(Beginning of Document section)

Showing posts with label tragg and the sky gods. Show all posts
Showing posts with label tragg and the sky gods. Show all posts

Monday, September 28, 2015

Skull the Slayer: Polemic or Pulp? [Guest Post]

By GW Thomas

1975 saw two things happen almost simultaneously. Marv Wolfman came to Marvel comics and he created Skull the Slayer. Who? Yes, Skull was not the runaway success that Tomb of Dracula was. But it was a project that Marv had thought about for four years before getting to write it. What he wanted to do was take an entire skyscraper full of people and put them in the dinosaur-haunted past. The series would focus on a different character each issue. That idea is at least as old as Murray Leinster's "The Runaway Skyscraper" (Argosy, February 22, 1919), but Wolfman's version was a little closer to Edgar Rice Burroughs. Leinster's early pulp tale has the skyscraper arrive in Manhattan before Columbus.

(End of Document section)

#### Requirement 1
Locate each line in the records that contains the string "Amazon", with case counting, and copy those lines.
The records have no connection to the Skull the Slayer post.

(Beginning of Records supplied)

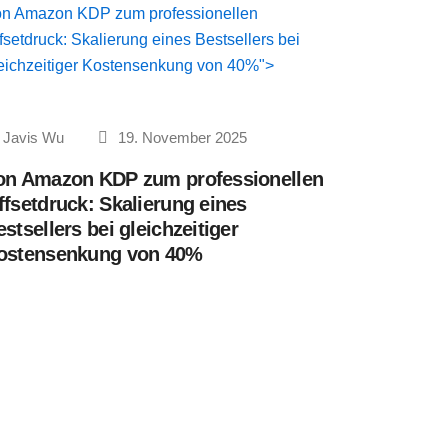
n Amazon KDP zum professionellen
fsetdruck: Skalierung eines Bestsellers bei
eichzeitiger Kostensenkung von 40%">
Javis Wu
19. November 2025
on Amazon KDP zum professionellen
ffsetdruck: Skalierung eines
stsellers bei gleichzeitiger
ostensenkung von 40%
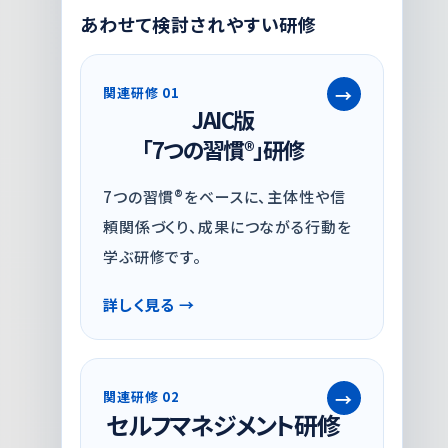
あわせて検討されやすい研修
関連研修 01
JAIC版
「7つの習慣®」研修
7つの習慣®をベースに、主体性や信
頼関係づくり、成果につながる行動を
学ぶ研修です。
詳しく見る
関連研修 02
セルフマネジメント研修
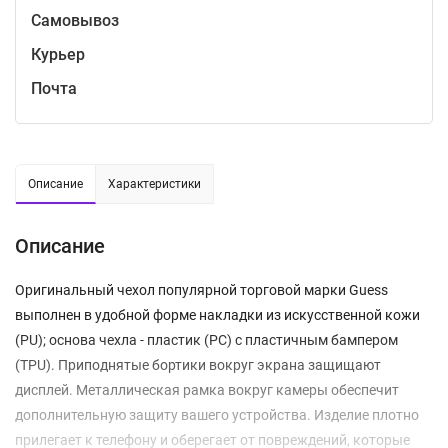
Самовывоз
Курьер
Почта
Описание
Характеристики
Описание
Оригинальный чехол популярной торговой марки Guess
выполнен в удобной форме накладки из искусственной кожи
(PU); основа чехла - пластик (PC) с пластичным бампером
(TPU). Приподнятые бортики вокруг экрана защищают
дисплей. Металлическая рамка вокруг камеры обеспечит
дополнительную защиту вашего устройства. Изделие плотно
прилегает к телефону и оберегает от повреждений, которые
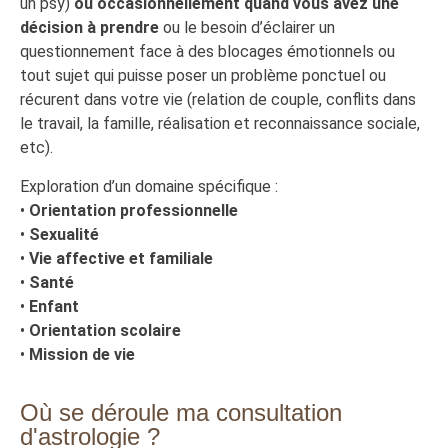
un psy)
ou occasionnellement quand vous avez une
décision à prendre
ou le besoin d’éclairer un
questionnement face à des blocages émotionnels ou
tout sujet qui puisse poser un problème ponctuel ou
récurent dans votre vie (relation de couple, conflits dans
le travail, la famille, réalisation et reconnaissance sociale,
etc).
Exploration d’un domaine spécifique :
•
Orientation professionnelle
•
Sexualité
•
Vie affective et familiale
•
Santé
•
Enfant
•
Orientation scolaire
•
Mission de vie
Où se déroule ma consultation
d'astrologie ?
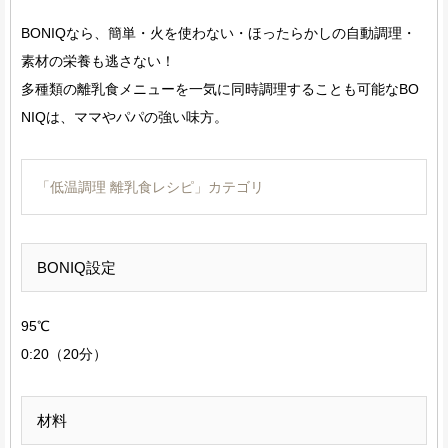
BONIQなら、簡単・火を使わない・ほったらかしの自動調理・
素材の栄養も逃さない！
多種類の離乳食メニューを一気に同時調理することも可能なBO
NIQは、ママやパパの強い味方。
「低温調理 離乳食レシピ」カテゴリ
BONIQ設定
95℃
0:20（20分）
材料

(End of Records supplied)

#### Requirement 2
Rewrite the part of the Skull the Slayer post that opens with the words containing "Skull the Slayer: Polemic" and closes with "Manhattan before Columbus.", replacing "Tomb of Dracula" with "Conan the Barbarian".

#### Exercise solution 1
n Amazon KDP zum professionellen
on Amazon KDP zum professionellen

#### Exercise solution 2
Skull the Slayer: Polemic or Pulp? [Guest Post]

By GW Thomas

1975 saw two things happen almost simultaneously. Marv Wolfman came to Marvel comics and he created Skull the Slayer. Who? Yes, Skull was not the runaway success that Conan the Barbarian was. But it was a project that Marv had thought about for four years before getting to write it. What he wanted to do was take an entire skyscraper full of people and put them in the dinosaur-haunted past. The series would focus on a different character each issue. That idea is at least as old as Murray Leinster's "The Runaway Skyscraper" (Argosy, February 22, 1919), but Wolfman's version was a little closer to Edgar Rice Burroughs. Leinster's early pulp tale has the skyscraper arrive in Manhattan before Columbus.